With its 'Diversity Barometer' Unia maps out the following aspects of Belgian society:

  • The degree of discrimination: the behaviour toward specific target groups in society. These target groups are characterised by their origin, age, handicap, sexual orientation, and so forth.
  • The degree of tolerance: the attitudes toward these target groups.
  • The degree of participation: the degree to which these target groups contribute to society.

The 'Diversity Barometer' is directed toward three recipients: policymakers; social partners and civil society; and supranational authorities, so as to observe the monitoring and evaluation requirements of human rights treaties.

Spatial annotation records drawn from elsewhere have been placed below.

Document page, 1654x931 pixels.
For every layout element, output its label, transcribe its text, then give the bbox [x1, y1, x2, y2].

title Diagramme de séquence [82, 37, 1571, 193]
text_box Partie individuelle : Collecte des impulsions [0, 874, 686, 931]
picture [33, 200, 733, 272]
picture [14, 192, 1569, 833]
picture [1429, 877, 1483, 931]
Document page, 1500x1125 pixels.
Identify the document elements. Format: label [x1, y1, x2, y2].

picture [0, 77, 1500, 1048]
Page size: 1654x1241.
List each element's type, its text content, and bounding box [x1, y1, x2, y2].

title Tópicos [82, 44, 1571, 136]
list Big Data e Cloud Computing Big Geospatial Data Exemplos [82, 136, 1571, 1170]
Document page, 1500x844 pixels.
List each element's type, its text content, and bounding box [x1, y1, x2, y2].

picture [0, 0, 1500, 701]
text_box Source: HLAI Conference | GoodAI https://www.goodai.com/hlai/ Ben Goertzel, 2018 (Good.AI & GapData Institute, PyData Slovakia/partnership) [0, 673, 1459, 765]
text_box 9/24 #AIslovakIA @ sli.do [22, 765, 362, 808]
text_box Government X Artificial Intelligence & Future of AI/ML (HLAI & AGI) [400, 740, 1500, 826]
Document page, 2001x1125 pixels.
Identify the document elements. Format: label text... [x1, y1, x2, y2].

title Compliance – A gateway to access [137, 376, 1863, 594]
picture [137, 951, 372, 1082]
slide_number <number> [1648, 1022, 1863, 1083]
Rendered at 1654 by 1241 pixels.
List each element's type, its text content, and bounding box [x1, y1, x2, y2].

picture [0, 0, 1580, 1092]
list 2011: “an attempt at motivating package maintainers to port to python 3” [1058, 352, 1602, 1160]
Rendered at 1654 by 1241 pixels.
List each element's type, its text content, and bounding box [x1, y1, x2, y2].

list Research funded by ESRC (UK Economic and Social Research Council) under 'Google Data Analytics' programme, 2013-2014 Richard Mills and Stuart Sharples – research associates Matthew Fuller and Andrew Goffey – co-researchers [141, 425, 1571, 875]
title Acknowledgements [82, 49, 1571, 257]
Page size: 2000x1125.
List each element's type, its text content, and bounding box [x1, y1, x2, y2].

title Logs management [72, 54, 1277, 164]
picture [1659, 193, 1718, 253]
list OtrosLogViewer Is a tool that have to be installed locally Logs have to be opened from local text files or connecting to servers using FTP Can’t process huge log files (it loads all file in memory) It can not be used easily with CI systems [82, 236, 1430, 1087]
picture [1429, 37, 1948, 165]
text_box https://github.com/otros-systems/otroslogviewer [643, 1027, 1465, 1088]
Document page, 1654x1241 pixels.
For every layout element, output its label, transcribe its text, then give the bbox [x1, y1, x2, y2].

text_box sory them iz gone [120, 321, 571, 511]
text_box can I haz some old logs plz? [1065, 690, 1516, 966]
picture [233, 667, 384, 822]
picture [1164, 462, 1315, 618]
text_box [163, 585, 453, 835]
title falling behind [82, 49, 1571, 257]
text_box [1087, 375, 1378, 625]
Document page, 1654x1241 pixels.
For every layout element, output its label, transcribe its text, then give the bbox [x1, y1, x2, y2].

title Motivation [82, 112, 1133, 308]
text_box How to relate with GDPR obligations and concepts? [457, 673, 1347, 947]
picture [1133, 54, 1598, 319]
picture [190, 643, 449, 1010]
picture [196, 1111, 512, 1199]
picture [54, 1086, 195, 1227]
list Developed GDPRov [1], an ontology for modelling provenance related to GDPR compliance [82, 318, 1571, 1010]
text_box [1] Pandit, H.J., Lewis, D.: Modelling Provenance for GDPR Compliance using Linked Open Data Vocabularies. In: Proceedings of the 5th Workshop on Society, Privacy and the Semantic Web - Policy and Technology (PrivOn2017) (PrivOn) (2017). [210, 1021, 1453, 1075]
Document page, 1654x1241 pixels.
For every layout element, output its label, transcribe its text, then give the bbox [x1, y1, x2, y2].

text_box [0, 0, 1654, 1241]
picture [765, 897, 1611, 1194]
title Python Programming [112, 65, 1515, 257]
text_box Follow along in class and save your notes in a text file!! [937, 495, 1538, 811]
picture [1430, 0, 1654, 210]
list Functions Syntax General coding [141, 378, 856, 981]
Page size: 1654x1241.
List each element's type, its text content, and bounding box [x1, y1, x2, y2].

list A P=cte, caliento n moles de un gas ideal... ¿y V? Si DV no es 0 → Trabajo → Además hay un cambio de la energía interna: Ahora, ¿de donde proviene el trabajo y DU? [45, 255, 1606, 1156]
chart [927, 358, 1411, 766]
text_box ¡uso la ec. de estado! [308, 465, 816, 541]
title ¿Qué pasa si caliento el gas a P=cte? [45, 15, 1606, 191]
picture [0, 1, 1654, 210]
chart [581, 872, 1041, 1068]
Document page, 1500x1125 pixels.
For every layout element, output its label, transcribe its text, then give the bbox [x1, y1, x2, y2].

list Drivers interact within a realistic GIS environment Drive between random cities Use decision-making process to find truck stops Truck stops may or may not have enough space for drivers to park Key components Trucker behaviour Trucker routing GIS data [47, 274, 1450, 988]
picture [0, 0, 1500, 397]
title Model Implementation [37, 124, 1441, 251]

Unia wants to report regularly on the sectors that are most concerned in diversity: employment, housing and education. Therefore we publish a biennial 'Diversity Barometer’ dedicated to one of these three topics. In 2012 the first 'Diversity Barometer: Work' appeared; in 2014, the first 'Diversity Barometer: Housing'; and in 2018 the first 'Diversity Barometer: Education’. Thereafter we resume the cycle. Thus we can compare the data collected every six years.

Socioeconomic Monitoring

Employment is one of the highest priorities of our country’s government. Whether it involves economic recovery, industrial development, technological innovation, development of entrepreneurship, training and guidance of job seekers, or involvement of social partners and the political world, employment has always been central to the development of our society.

'Socioeconomic Monitoring' is an instrument of Unia and the Federal Public Service for Employment, Labour and Social Dialogue, in collaboration with the National Register, the Crossroads Bank for Social Security, the Commission for the Protection of Privacy, and experts. Its purpose is to get a clear view of the situation of those in the labour market depending on their origin and migration background.

The first report on 'Socioeconomic monitoring' appeared in 2013; the second report in 2015, the third report in 2017 and the fourth report in 2020.